15 Jan 2018 Story Nature Action

Managing genetic biodiversity in the Pacific

Island communities in the Pacific region depend on biodiversity for their livelihoods and well-being.

Biodiversity is a valuable resource. The world benefits from biodiversity and associated local traditional knowledge, so when these are exploited by parties with large financial resources – for example for the manufacture of pharmaceuticals – source countries need to be compensated.

UN Environment and others are working to ensure that benefits from the use of such resources are used to protect environments and the people who rely on them.

The Nagoya Protocol on Access to Genetic Resources and the Fair and Equitable Sharing of Benefits Arising from their Utilization came into effect in 2014 under the Convention on Biological Diversity.

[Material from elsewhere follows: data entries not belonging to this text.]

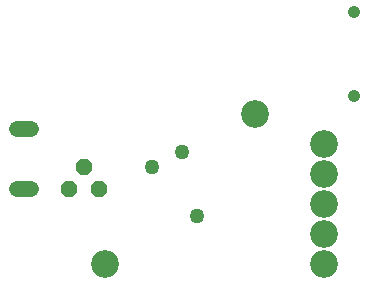
<source format=gbs>
G75*
G70*
%OFA0B0*%
%FSLAX24Y24*%
%IPPOS*%
%LPD*%
%AMOC8*
5,1,8,0,0,1.08239X$1,22.5*
%
%ADD10C,0.0926*%
%ADD11C,0.0540*%
%ADD12OC8,0.0540*%
%ADD13C,0.0920*%
%ADD14C,0.0414*%
%ADD15C,0.0496*%
D10*
X004869Y002181D03*
X009869Y007181D03*
D11*
X002421Y006681D02*
X001941Y006681D01*
X001941Y004681D02*
X002421Y004681D01*
D12*
X003681Y004681D03*
X004181Y005431D03*
X004681Y004681D03*
D13*
X012181Y004181D03*
X012181Y005181D03*
X012181Y006181D03*
X012181Y003181D03*
X012181Y002181D03*
D14*
X013181Y007784D03*
X013181Y010579D03*
D15*
X007431Y005931D03*
X006431Y005431D03*
X007931Y003806D03*
M02*

</source>
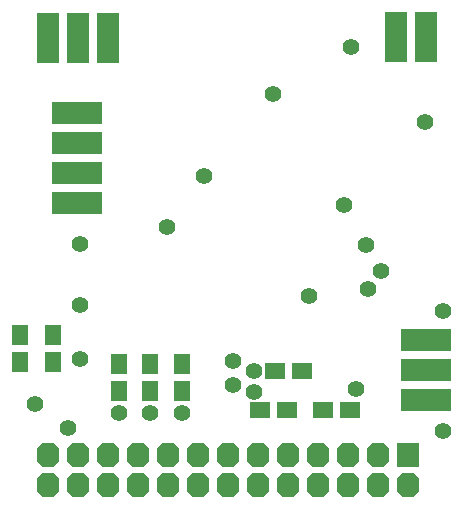
<source format=gbs>
G04 Layer_Color=16711935*
%FSLAX44Y44*%
%MOMM*%
G71*
G01*
G75*
%ADD33R,1.7272X1.4732*%
%ADD39R,1.4732X1.7272*%
%ADD40R,4.2032X1.9032*%
%ADD41R,1.9032X4.2032*%
G04:AMPARAMS|DCode=42|XSize=1.9032mm|YSize=2.0032mm|CornerRadius=0mm|HoleSize=0mm|Usage=FLASHONLY|Rotation=180.000|XOffset=0mm|YOffset=0mm|HoleType=Round|Shape=Octagon|*
%AMOCTAGOND42*
4,1,8,0.4758,-1.0016,-0.4758,-1.0016,-0.9516,-0.5258,-0.9516,0.5258,-0.4758,1.0016,0.4758,1.0016,0.9516,0.5258,0.9516,-0.5258,0.4758,-1.0016,0.0*
%
%ADD42OCTAGOND42*%

%ADD43R,1.9032X2.0032*%
%ADD44C,1.4032*%
D33*
X1372870Y810260D02*
D03*
X1350010D02*
D03*
X1403350D02*
D03*
X1426210D02*
D03*
X1362710Y843280D02*
D03*
X1385570D02*
D03*
D39*
X1146810Y873760D02*
D03*
Y850900D02*
D03*
X1174750D02*
D03*
Y873760D02*
D03*
X1230630Y826770D02*
D03*
Y849630D02*
D03*
X1257300Y826770D02*
D03*
Y849630D02*
D03*
X1283970Y826770D02*
D03*
Y849630D02*
D03*
D40*
X1195070Y1061720D02*
D03*
Y1036320D02*
D03*
Y1010920D02*
D03*
Y985520D02*
D03*
X1490980Y869950D02*
D03*
Y844550D02*
D03*
Y819150D02*
D03*
D41*
X1170940Y1125220D02*
D03*
X1196340D02*
D03*
X1221740D02*
D03*
X1465580Y1126490D02*
D03*
X1490980D02*
D03*
D42*
X1170940Y746760D02*
D03*
Y772160D02*
D03*
X1196340Y746760D02*
D03*
Y772160D02*
D03*
X1221740Y746760D02*
D03*
Y772160D02*
D03*
X1247140Y746760D02*
D03*
Y772160D02*
D03*
X1272540Y746760D02*
D03*
Y772160D02*
D03*
X1297940Y746760D02*
D03*
Y772160D02*
D03*
X1323340Y746760D02*
D03*
Y772160D02*
D03*
X1348740Y746760D02*
D03*
Y772160D02*
D03*
X1374140Y746760D02*
D03*
Y772160D02*
D03*
X1399540Y746760D02*
D03*
Y772160D02*
D03*
X1424940Y746760D02*
D03*
Y772160D02*
D03*
X1450340Y746760D02*
D03*
Y772160D02*
D03*
X1475740Y746760D02*
D03*
D43*
Y772160D02*
D03*
D44*
X1159510Y815340D02*
D03*
X1327150Y831850D02*
D03*
Y852170D02*
D03*
X1197610Y853440D02*
D03*
X1391920Y906780D02*
D03*
X1197610Y899160D02*
D03*
X1489710Y1054100D02*
D03*
X1421130Y984250D02*
D03*
X1440180Y949960D02*
D03*
X1441450Y913130D02*
D03*
X1452880Y928370D02*
D03*
X1230630Y807720D02*
D03*
X1257300D02*
D03*
X1283970D02*
D03*
X1303020Y1008380D02*
D03*
X1197610Y951230D02*
D03*
X1344930Y843280D02*
D03*
X1431290Y828040D02*
D03*
X1504950Y792480D02*
D03*
X1361440Y1078230D02*
D03*
X1344930Y825500D02*
D03*
X1271270Y965200D02*
D03*
X1427480Y1117600D02*
D03*
X1504950Y894080D02*
D03*
X1187450Y795020D02*
D03*
M02*

</source>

The Protocol creates greater legal certainty and transparency for both providers and users of genetic resources derived from plants and animals.

Polynesia
Credit: Carlo Iacovino, SPREP

“It provides a mechanism to ensure that benefits from the utilization of genetic resources are shared in a fair and equitable way, to support continued resource conservation and sustainable use,” says UN Environment ecosystems expert Stamatios Christopoulos.

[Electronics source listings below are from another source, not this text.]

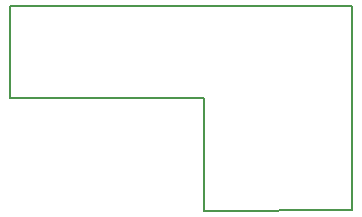
<source format=gbr>
%TF.GenerationSoftware,KiCad,Pcbnew,8.0.2-1*%
%TF.CreationDate,2024-06-03T07:21:58-07:00*%
%TF.ProjectId,Nichrome,4e696368-726f-46d6-952e-6b696361645f,rev?*%
%TF.SameCoordinates,Original*%
%TF.FileFunction,Profile,NP*%
%FSLAX46Y46*%
G04 Gerber Fmt 4.6, Leading zero omitted, Abs format (unit mm)*
G04 Created by KiCad (PCBNEW 8.0.2-1) date 2024-06-03 07:21:58*
%MOMM*%
%LPD*%
G01*
G04 APERTURE LIST*
%TA.AperFunction,Profile*%
%ADD10C,0.200000*%
%TD*%
G04 APERTURE END LIST*
D10*
X179100000Y-109700000D02*
X150100000Y-109700000D01*
X166500000Y-127034000D02*
X179070000Y-127000000D01*
X166500000Y-117500000D02*
X166500000Y-127034000D01*
X179070000Y-127000000D02*
X179100000Y-109700000D01*
X150100000Y-117470000D02*
X150100000Y-109700000D01*
X150100000Y-117470000D02*
X166500000Y-117500000D01*
M02*

</source>
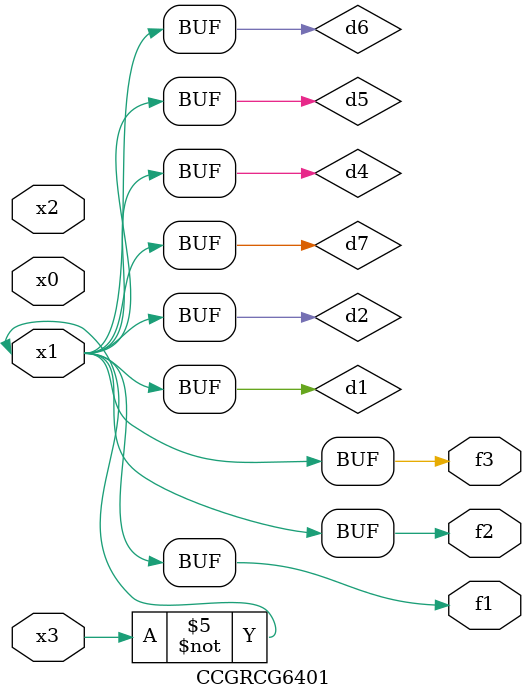
<source format=v>
module CCGRCG6401(
	input x0, x1, x2, x3,
	output f1, f2, f3
);

	wire d1, d2, d3, d4, d5, d6, d7;

	not (d1, x3);
	buf (d2, x1);
	xnor (d3, d1, d2);
	nor (d4, d1);
	buf (d5, d1, d2);
	buf (d6, d4, d5);
	nand (d7, d4);
	assign f1 = d6;
	assign f2 = d7;
	assign f3 = d6;
endmodule

</source>
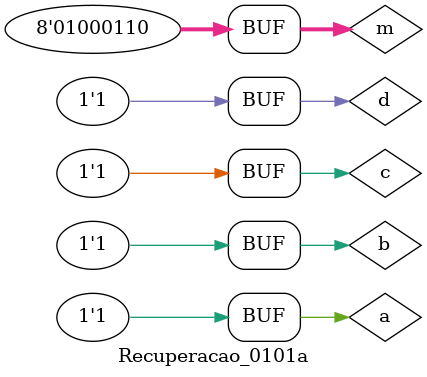
<source format=v>
/*
 Recuperacao_0101a.v - v0.0. - 30 / 10 / 2022
 Autor    : Gabriel Vargas Bento de Souza
 Matricula: 778023
 */

/* 
 Soma dos produtos
               ___
f(a,b,c,d) =  \   m (0,1,5,6,8,9,C,E)  = SoP(0,1,5,6,8,9,C,E)
              /___
*/

/**
 SoP(0,1,5,6,8,9,C,E)
 */
module SoP (output s,
            input  a, b, c, d);
   assign s = (~a & ~b & ~c & ~d)  // 0
            | (~a & ~b & ~c &  d)  // 1
            | (~a &  b & ~c &  d)  // 5
            | (~a &  b &  c & ~d)  // 6
            | ( a & ~b & ~c & ~d)  // 8
            | ( a & ~b & ~c &  d)  // 9
            | ( a &  b & ~c & ~d)  // C
            | ( a &  b &  c & ~d); // E
endmodule // SoP

/**
  Recuperacao_0101a.v
 */
module Recuperacao_0101a;
   reg  a, b, c, d;
   reg[7:0] m;
   wire s;
   
   // instancias
   SoP SOP1 (s, a, b, c, d);
   
   // valores iniciais
   initial begin: start
      a=1'bx; b=1'bx; c=1'bx; d=1'bx;                      
   end

   // parte principal
   initial begin: main
       $display("Gabriel Vargas Bento de Souza - 778023");
       $display("Recuperacao_01");
       $display("\n01.a) SoP (0,1,5,6,8,9,C,E)\n");

       // monitoramento
       $display(" m  a  b  c  d  s");
       $monitor("%2c %2b %2b %2b %2b %2b", m, a,  b,  c,  d, s);

       // sinalizacao
          a=0; b=0; c=0; d=0; m="0";
       #1                d=1; m="1";
       #1           c=1; d=0; m="2";
       #1                d=1; m="3";
       #1      b=1; c=0; d=0; m="4";
       #1                d=1; m="5";
       #1           c=1; d=0; m="6";
       #1                d=1; m="7";
       #1 a=1; b=0; c=0; d=0; m="8";
       #1                d=1; m="9";
       #1           c=1; d=0; m="A";
       #1                d=1; m="B";
       #1      b=1; c=0; d=0; m="C";
       #1                d=1; m="D";
       #1           c=1; d=0; m="E";
       #1                d=1; m="F";
   end
endmodule // Recuperacao_0101a

/*
gabriel@desktop-ubuntu:~/Desktop/CC-PUC/2periodo/ARQ1/Tarefas/Recuperacao01$ vvp Recuperacao_0101a.vvp
Gabriel Vargas Bento de Souza - 778023
Recuperacao_01

01.a) SoP (0,1,5,6,8,9,C,E)

 m  a  b  c  d  s
 0  0  0  0  0  1
 1  0  0  0  1  1
 2  0  0  1  0  0
 3  0  0  1  1  0
 4  0  1  0  0  0
 5  0  1  0  1  1
 6  0  1  1  0  1
 7  0  1  1  1  0
 8  1  0  0  0  1
 9  1  0  0  1  1
 A  1  0  1  0  0
 B  1  0  1  1  0
 C  1  1  0  0  1
 D  1  1  0  1  0
 E  1  1  1  0  1
 F  1  1  1  1  0

*/
</source>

Currently the Federated States of Micronesia, Fiji, the Marshall Islands, Samoa and Vanuatu are Pacific island parties to the Nagoya Protocol. The Protocol recognizes that indigenous knowledge and genetic resources should be protected, and communities and countries must be adequately compensated if those resources are used for commercial gain.

“Right now the procedures in place to monitor research on, and access to, genetic resources and traditional knowledge are inadequate and fragmented.”

UN Environment is implementing an “access and benefit-sharing” scheme in the region. The three-year project, funded by the Global Environment Facility and executed by the Secretariat of the Pacific Regional Environment Programme (SPREP), with full support from Pacific island governments, will try to “address the inequality of bargaining power to protect biodiversity for the health of ecosystems, and of the communities who depend on our environments," says Roger Cornforth, SPREP Deputy Director-General. A workshop kicked off the project in June 2017.

"UN Environment has begun supporting all Pacific countries to become party to the Nagoya Protocol. We are implementing and using the Nagoya Protocol to effectively meet their needs,” says Christopoulos.

Keeling
Photo by Jill Key_Killing

“However, right now the procedures in place to monitor research on, and access to, genetic resources and traditional knowledge are inadequate and fragmented," he notes.

“For example, most stakeholders and biodiversity officers in Vanuatu have very little idea of the Nagoya Protocol. The project is currently working with the authorities to develop a bio-prospecting clause for the Environmental Protection and Conservation Act, but also give advisory support to the review of the Traditional Knowledge Bill and National Reporting under the Convention of Biological Diversity,” says Christopoulos, who also helps facilitate the Pacific region’s access to Global Environment Facility funding.

Other partners supporting or participating in the $3.7 million project include the Access and Benefit-Sharing Initiative, the UN Development Programme, the UN University, and the University of New South Wales.